Implementation Process Simulation and Performance Analysis for the Multi-Timescale Lookup-Table-Based Maximum Power Point Tracking under Variable Irregular Waves

Abstract

The efficacy of the multi-timescale lookup-table-based maximum power point tracking (MLTB MPPT) in capturing energy at various fixed sea states has already been demonstrated. However, it remains imperative to conduct a more comprehensive evaluation of the MPPT tracking performance under varying sea states in practical scenarios. Additionally, it is crucial to engage in an in-depth analysis of the dynamic process and energy loss/consumption associated with MLTB MPPT implementations. This paper focuses on the implementation process simulation and performance analysis for the MLTB MPPT under variable irregular waves. Firstly, the structure of the wave power controller based on a MLTB MPPT algorithm is described in detail, as well as that of a controlled plant, known as a novel inverse-pendulum wave energy converter (NIPWEC). Secondly, mathematical models for the MLTB MPPT are developed, taking into account the efficiency of each link. In this paper, we present simplified modelling methods for both permanent magnet synchronous generator (PMSG) vector control and permanent magnet synchronous motor (PMSM) servo control.
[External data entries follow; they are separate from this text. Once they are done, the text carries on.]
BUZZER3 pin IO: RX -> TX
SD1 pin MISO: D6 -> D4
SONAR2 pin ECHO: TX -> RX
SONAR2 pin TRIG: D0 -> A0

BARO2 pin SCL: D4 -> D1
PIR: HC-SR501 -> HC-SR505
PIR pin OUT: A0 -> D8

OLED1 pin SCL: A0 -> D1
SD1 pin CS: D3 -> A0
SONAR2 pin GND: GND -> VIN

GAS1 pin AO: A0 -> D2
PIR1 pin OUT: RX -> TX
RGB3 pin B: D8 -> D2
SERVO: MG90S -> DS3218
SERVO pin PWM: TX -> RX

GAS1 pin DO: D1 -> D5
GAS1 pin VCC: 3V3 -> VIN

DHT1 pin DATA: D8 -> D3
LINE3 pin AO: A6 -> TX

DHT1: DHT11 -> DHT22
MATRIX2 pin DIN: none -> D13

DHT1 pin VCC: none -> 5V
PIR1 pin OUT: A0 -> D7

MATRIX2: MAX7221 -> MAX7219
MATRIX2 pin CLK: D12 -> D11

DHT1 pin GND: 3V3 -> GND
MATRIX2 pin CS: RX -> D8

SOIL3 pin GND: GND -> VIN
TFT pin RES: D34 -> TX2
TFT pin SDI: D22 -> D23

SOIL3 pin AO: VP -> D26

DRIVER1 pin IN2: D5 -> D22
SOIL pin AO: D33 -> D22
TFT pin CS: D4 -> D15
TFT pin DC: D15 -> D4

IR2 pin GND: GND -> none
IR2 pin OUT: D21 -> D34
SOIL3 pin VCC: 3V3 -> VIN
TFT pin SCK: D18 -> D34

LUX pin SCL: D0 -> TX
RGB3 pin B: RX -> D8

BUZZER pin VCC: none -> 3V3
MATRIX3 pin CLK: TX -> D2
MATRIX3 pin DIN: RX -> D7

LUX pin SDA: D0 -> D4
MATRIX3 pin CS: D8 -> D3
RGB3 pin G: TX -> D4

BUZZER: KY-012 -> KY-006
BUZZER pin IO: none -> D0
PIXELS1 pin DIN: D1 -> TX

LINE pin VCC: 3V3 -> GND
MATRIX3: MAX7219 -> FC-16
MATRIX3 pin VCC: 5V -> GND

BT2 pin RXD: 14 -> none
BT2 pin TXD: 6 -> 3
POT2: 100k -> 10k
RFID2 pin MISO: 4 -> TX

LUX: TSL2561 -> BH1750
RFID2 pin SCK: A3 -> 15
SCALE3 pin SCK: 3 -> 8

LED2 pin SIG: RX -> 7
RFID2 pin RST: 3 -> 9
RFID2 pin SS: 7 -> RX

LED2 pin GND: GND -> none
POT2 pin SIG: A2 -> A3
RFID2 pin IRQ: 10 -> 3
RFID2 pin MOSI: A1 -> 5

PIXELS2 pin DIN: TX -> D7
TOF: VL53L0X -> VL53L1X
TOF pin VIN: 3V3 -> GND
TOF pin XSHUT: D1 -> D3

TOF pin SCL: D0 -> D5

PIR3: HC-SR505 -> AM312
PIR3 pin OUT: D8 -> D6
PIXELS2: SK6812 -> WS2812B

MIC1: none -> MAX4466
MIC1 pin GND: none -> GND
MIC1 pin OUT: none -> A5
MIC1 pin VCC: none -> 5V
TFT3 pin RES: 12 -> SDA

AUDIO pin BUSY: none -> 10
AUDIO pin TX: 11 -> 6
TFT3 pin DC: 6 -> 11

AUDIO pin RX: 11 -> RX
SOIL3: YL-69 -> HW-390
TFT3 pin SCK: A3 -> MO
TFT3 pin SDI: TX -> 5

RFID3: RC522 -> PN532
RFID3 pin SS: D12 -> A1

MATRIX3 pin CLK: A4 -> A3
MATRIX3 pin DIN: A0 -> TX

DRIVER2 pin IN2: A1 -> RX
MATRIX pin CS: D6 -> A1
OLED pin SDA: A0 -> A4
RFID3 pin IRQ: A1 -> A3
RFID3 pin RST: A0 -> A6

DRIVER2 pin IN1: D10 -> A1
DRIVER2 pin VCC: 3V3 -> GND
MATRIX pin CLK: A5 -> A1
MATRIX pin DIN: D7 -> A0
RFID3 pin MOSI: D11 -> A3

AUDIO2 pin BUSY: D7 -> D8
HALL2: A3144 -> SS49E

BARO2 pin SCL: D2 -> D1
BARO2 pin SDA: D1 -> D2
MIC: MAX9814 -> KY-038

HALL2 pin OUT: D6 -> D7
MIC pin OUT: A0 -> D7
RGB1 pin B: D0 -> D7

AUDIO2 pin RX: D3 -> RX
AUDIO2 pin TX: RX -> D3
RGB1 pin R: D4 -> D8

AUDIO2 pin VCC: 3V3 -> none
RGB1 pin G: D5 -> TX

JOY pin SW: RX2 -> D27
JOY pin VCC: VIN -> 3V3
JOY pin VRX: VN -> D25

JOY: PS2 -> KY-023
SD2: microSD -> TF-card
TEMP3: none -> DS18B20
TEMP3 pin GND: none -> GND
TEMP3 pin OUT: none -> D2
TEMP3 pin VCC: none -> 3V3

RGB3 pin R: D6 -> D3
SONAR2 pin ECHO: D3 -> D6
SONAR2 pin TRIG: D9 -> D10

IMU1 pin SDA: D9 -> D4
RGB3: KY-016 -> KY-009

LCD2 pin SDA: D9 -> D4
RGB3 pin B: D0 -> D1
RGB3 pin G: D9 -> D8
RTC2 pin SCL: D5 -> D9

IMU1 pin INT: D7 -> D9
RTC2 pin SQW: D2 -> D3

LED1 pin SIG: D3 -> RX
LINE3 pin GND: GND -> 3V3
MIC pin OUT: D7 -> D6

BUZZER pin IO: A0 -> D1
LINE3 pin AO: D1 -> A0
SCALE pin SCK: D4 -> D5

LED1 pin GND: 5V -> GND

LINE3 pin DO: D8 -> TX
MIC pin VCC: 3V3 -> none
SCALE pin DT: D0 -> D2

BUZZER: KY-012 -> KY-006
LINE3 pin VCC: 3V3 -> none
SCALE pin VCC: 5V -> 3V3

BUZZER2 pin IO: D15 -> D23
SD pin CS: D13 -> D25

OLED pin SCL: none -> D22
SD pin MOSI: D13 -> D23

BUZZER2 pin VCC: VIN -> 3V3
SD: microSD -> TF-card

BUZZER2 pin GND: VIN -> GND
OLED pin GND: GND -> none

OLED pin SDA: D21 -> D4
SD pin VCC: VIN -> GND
Finally, the tracking performance of the MLTB MPPT in the presence of variable irregular waves is comprehensively analyzed by simulating the implementation process and comparing it with two other MPPT algorithms, i.e., the frequency- and amplitude-control-based MPPT and the lookup-table-based internal mass position adjustment combined with the optimal fixed damping search. Results show that the MLTB MPPT (Method 2) is a competitive algorithm. Besides, a significant portion (>12%) of the time-averaged absorbed power is actually lost during the power generation process. On the other hand, the power required for a mass-position-adjusting mechanism is relatively small (approximately 0.2 kW, <1.5%). The research findings can offer theoretical guidance for optimizing the operation of NIPWEC engineering prototypes under actual sea conditions.